I recently just started taking proper class in Networking and while I was deeply fascinated by the concept of networking, I found it a bit difficult understanding TCP(Transmission Control Protocol).
A couple of basic concepts we would be using are:
- Opening a network socket that allows us send TCP packets
- Sending a HTTP request to google.com using
- Getting and Reading the reply we get
Also note, correct error handling wasn't taken into place with this.
The first thing we will need is to make a handshake with google. Here's a way a TCP handshake works:
Assuming we have a two syllable word index which is broken down into IN-DEX.
The user sending a HTTP requesting gets to use: IN
Google who is accepting this request is assigned: INDEX
while me the user gets to be assigned: DEX
In a simple code, this will look like this:
# My local network IP src_ip = "192.168.0.11" # Google's IP dest_ip = "188.8.131.52" # IP header: this is coming from me, and going to Google ip_header = IP(dst=dest_ip, src=src_ip) # Specify a large random port number for myself (59333), # and port 80 for Google The "S" flag means this is # a SYN packet syn = TCP(dport=80, sport=59333, ack=0, flags="S") # Send the SYN packet to Google # scapy uses '/' to combine packets with headers response = srp(ip_header / syn) # Add the sequence number ack = TCP(dport=80, sport=self.src_port, ack=response.seq, flags="A") # Reply with the ACK srp(ip_header / ack)
The idea of TCP is ensuring that we're able to resend packets in a case where some packets go missing. Sequence numbers is a way to check if we have missed packets. In a case where google sends a 3 packets with a size of 100, 200, and 300 bytes. While also assuming the initial sequence number to be 0. Now, these packets will have numbers of 0, 100, 300 and 600.
A TCP Sequence Number is a 4-byte field in the TCP header that shows the first byte of the outgoing segment. It also keeps track of how much data has been transferred and received. The TCP Sequence Number field is always set.

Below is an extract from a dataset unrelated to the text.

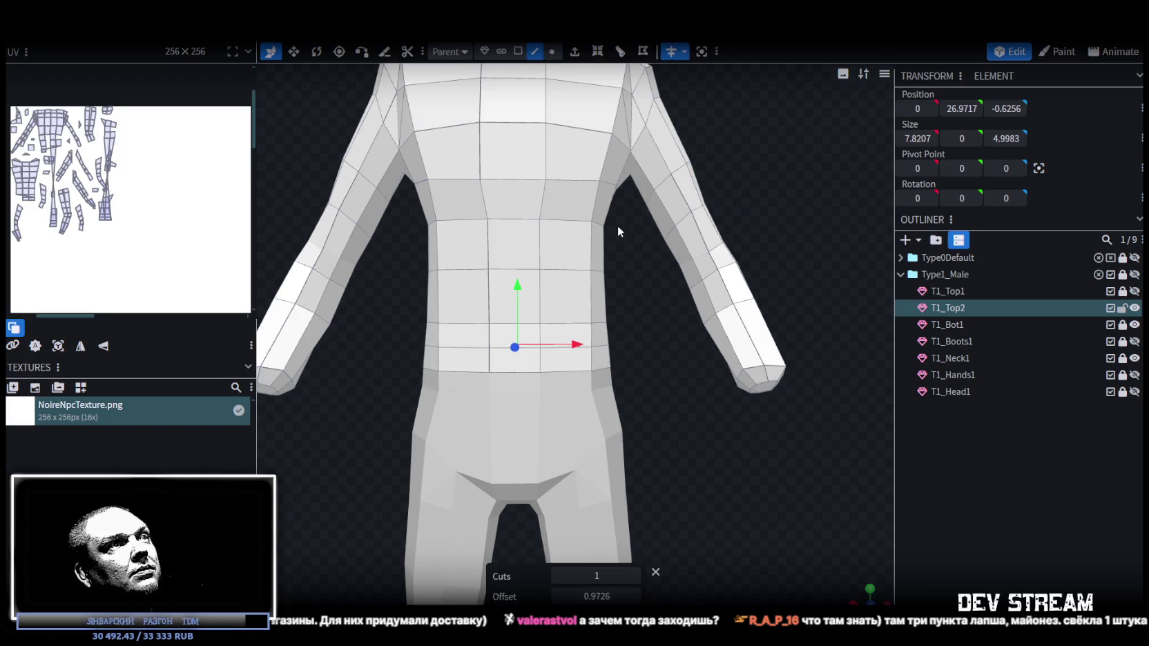
{"action": "left_click", "coordinate": [558, 597]}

An example is, the sequence number for a packet is X. The length for this packet is Y. If the packet is transferred to another side efficiently, then the sequence number for the next packet is X+Y.
When we send or resend packets, how does google then know we have a missed packet? Well, for every time a packet is received by google we also need to send an ACK saying we got the packet with the sequence number. If as at when the server notices the packet hasn't been ACKed(An ACK packet is any TCP packet that acknowledges receiving a message or series of packets), it will then resend it. Find out more concepts on TCP
If you ran the above code, you'll notice there was an error and we got a different packet. In this case what is happening is:
Python prgram: IN Google: INDEX Kernel: Didn't ask for this Python Program: ..
The question then lies in how do we go around the kernel? One way to do this is through ARP spoofing which is to act as though we have a different IP address
The exchange now looks like:
me: sends packets for 192.168.0.129 to the address router: goes through with it my Python program: IN (from 192.168.0.129) google: INDEX kernel: this isn't my IP address! <ignore> my Python program: uses ACK
If you notice, this then works and we can now send packets to get our responses without the kernel getting in the way.
To prevent google from sending the html for google we need to take into account the following:
- Ensuring to put together a packet with a HTTP GET request
- Adequately making sure we can listen for a lot of packets now just a single packet.
- Fixing bugs with sequence numbers
- Closing the connection properly
If you notice, once everything got working, using wiresharkto look at the packets being sent looks like this:
User/google: <tcp handshake> User: GET google.com google: 100 packets User: 3 ACKs google: <starts resending packets> User: a few more ACKs google: <reset connection>
In the above scenario, google will send packets faster that the python program could handle, sending ACKs. Google server will then assume there were possible network problems causing the user not to ACK the packets.
This will then reset the connection because google will decide there were connection problems. But we do know the connection is fine and the program was adequately responding. It was an issue where the python program was slow to acknowledge the packets.
One of the set-backs we received was how slow the python program. It is also important to properly understand the main concepts associated with TCPs, how they work and how to handle requests as these will help in ensuring you understand in-depth what TCPs entail and how to solve bugs when they are encountered.